**WORK INSTRUCTION**
All entries should be copied exactly; the pictures stay out.

**EXERCISE DATA**
━━━━━━━━
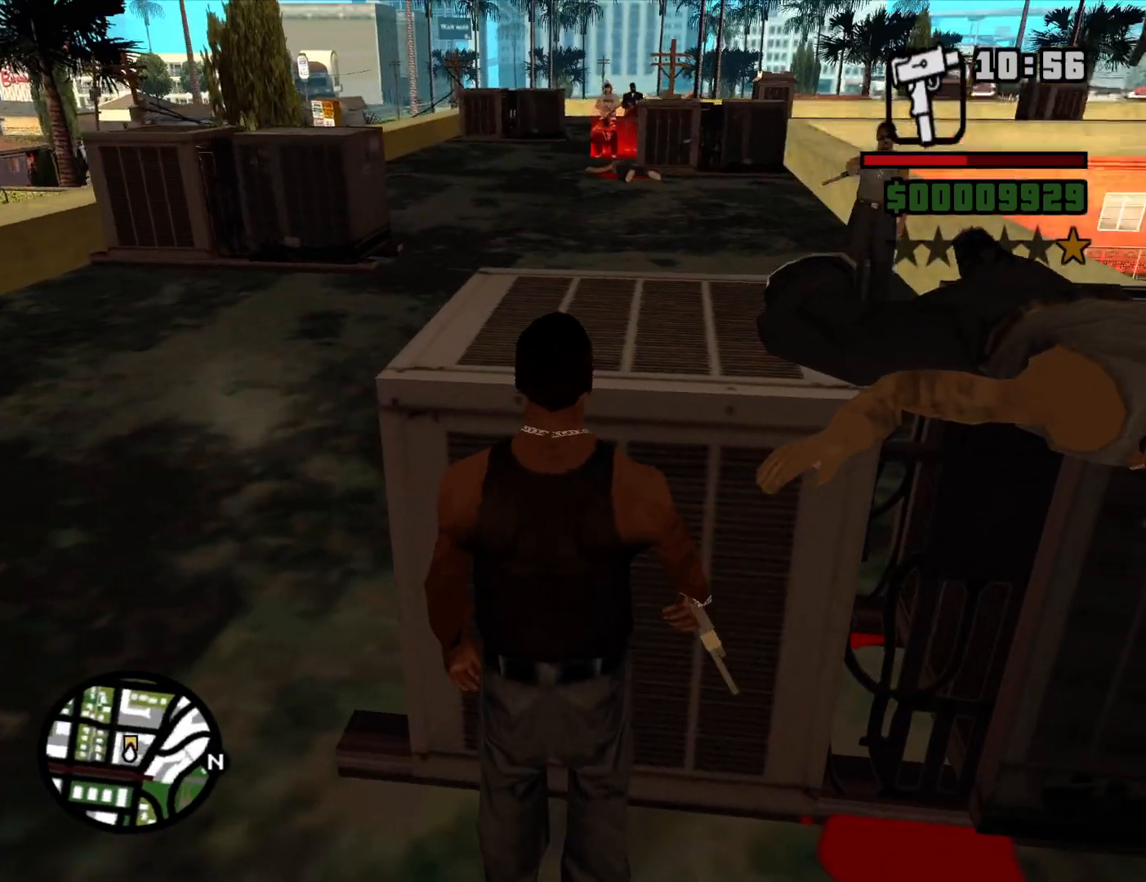
{"keys": [], "mouse": ["right"], "events": [[117, "d", "up"], [384, "mouse_right", "down"]]}
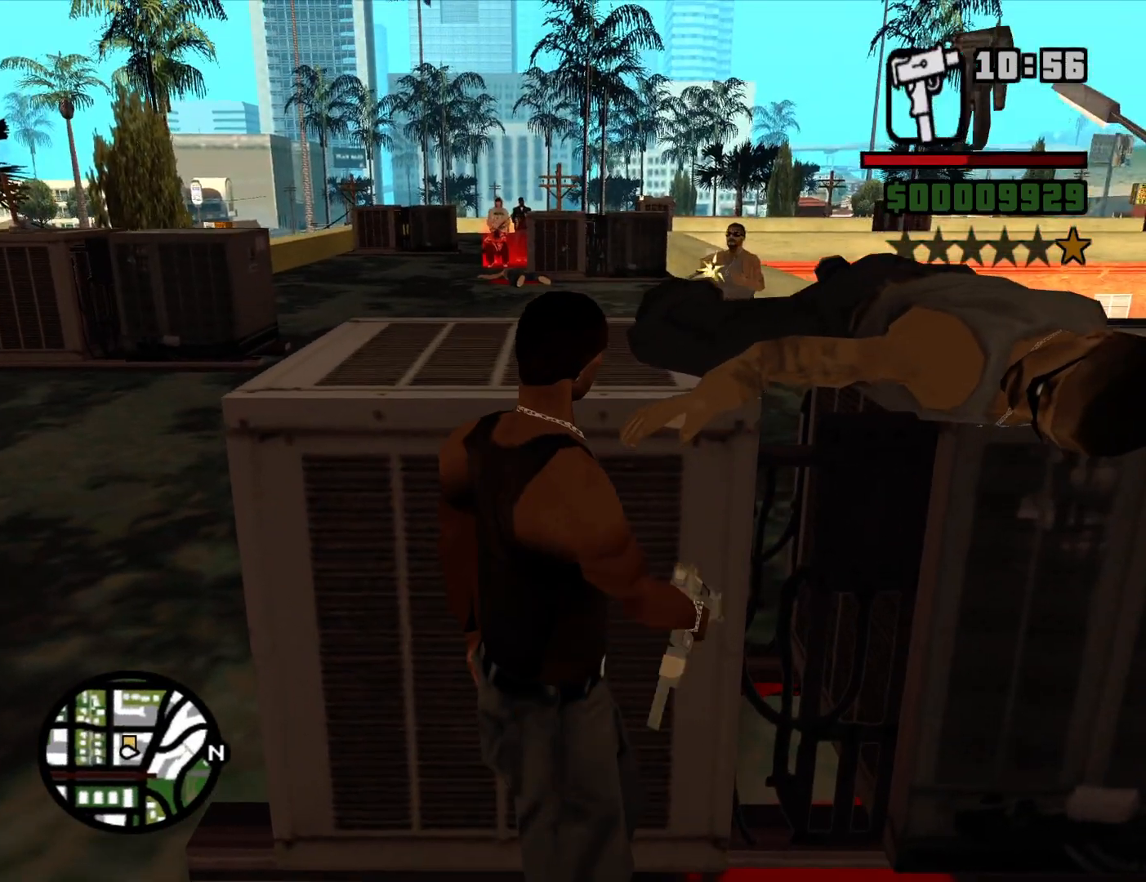
{"keys": ["a"], "mouse": ["right"], "events": [[367, "a", "down"]]}
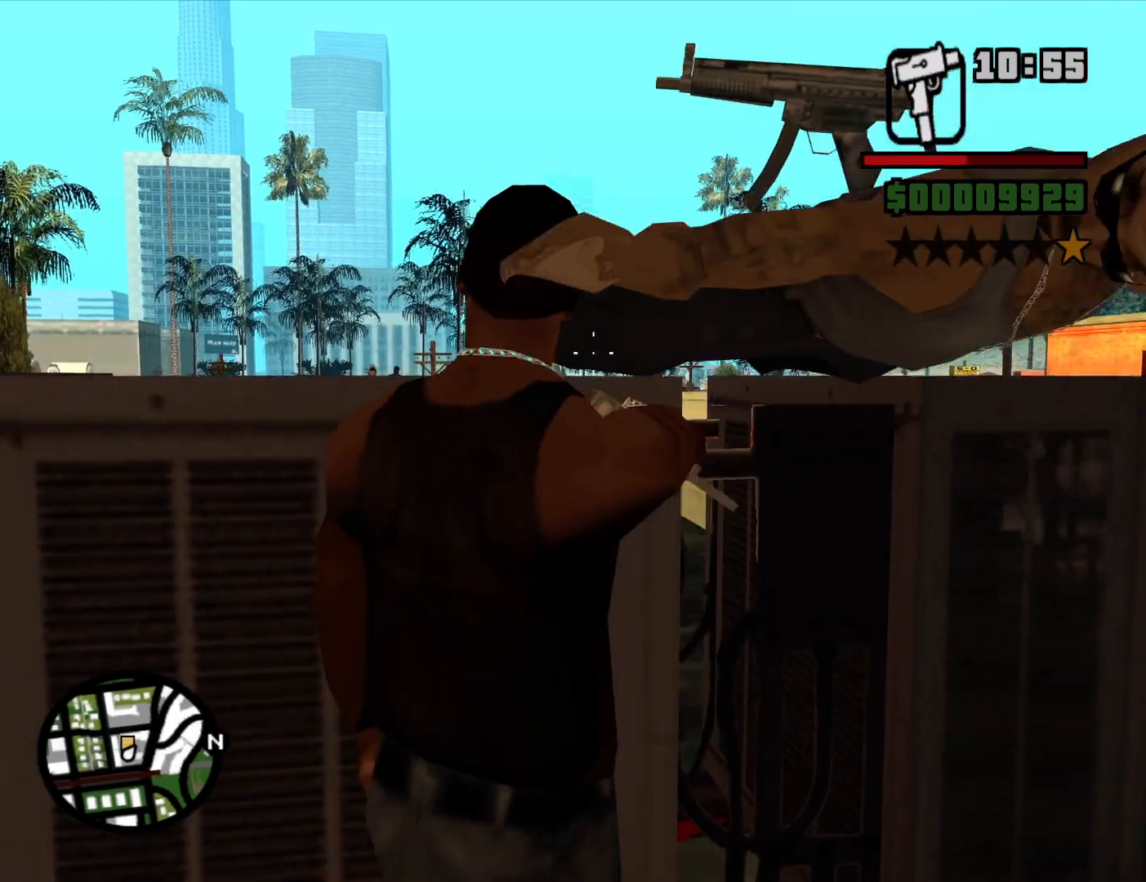
{"keys": [], "mouse": ["right"], "events": [[100, "w", "down"], [184, "a", "up"], [184, "w", "up"], [284, "a", "down"], [367, "a", "up"]]}
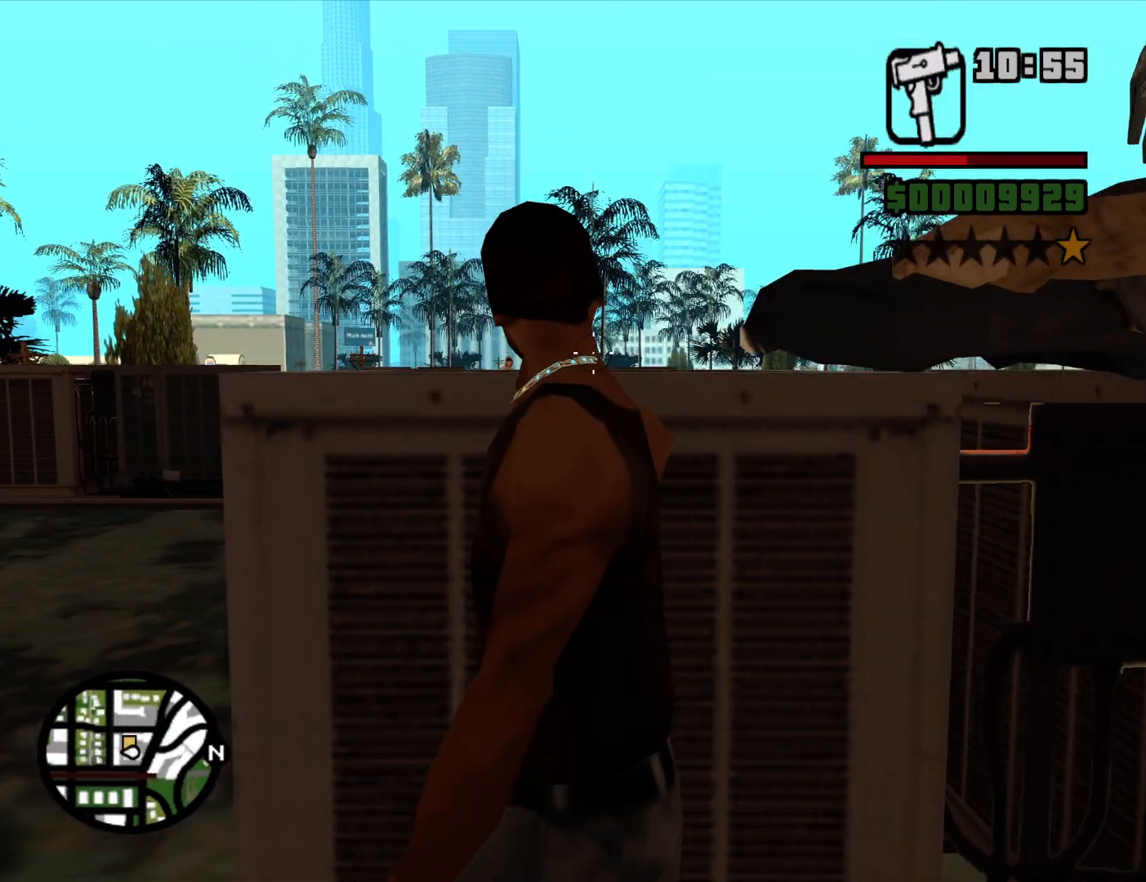
{"keys": [], "mouse": ["right"], "events": [[17, "w", "down"], [67, "w", "up"]]}
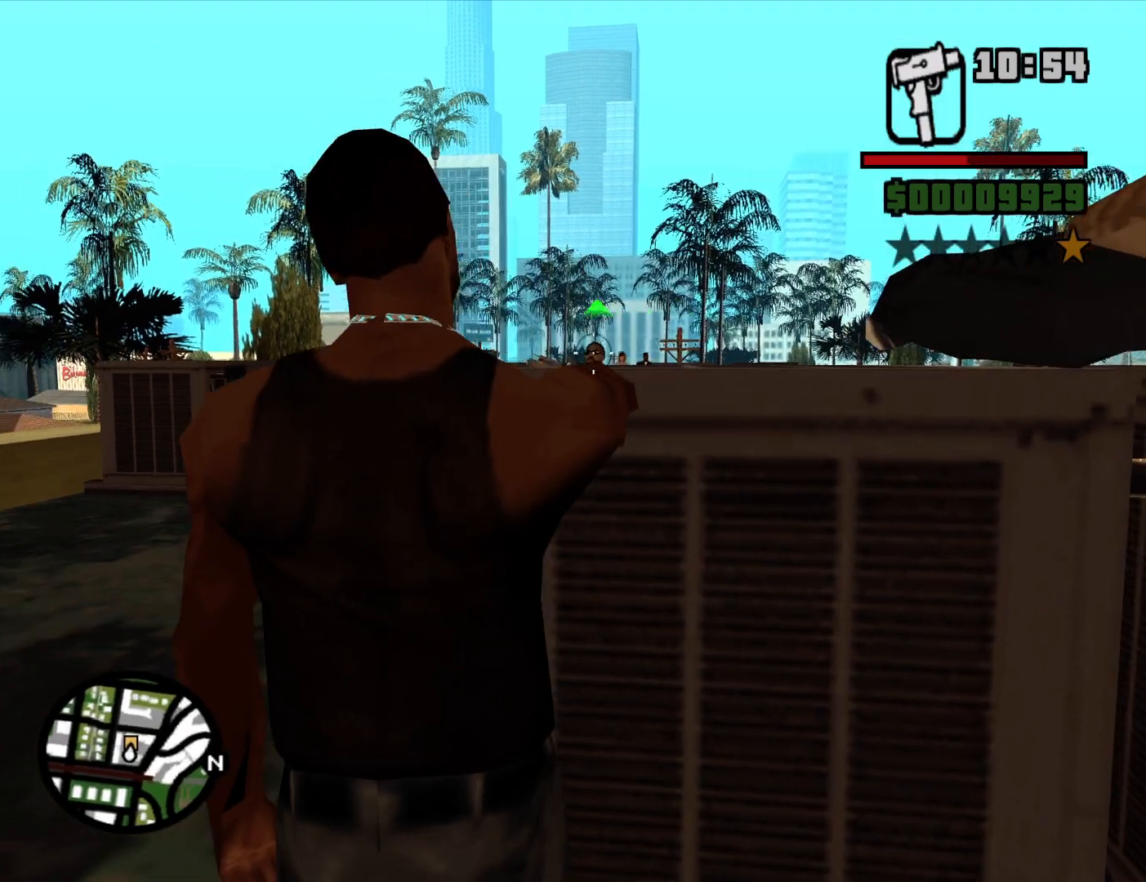
{"keys": [], "mouse": ["left", "right"], "events": [[34, "mouse_left", "down"], [167, "mouse_left", "up"], [450, "mouse_left", "down"]]}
━━━━━━━━
**WRITTEN ANSWER**
{"keys": [], "mouse": ["right"], "events": [[117, "d", "up"], [384, "mouse_right", "down"]]}
{"keys": ["a"], "mouse": ["right"], "events": [[367, "a", "down"]]}
{"keys": [], "mouse": ["right"], "events": [[100, "w", "down"], [184, "a", "up"], [184, "w", "up"], [284, "a", "down"], [367, "a", "up"]]}
{"keys": [], "mouse": ["right"], "events": [[17, "w", "down"], [67, "w", "up"]]}
{"keys": [], "mouse": ["left", "right"], "events": [[34, "mouse_left", "down"], [167, "mouse_left", "up"], [450, "mouse_left", "down"]]}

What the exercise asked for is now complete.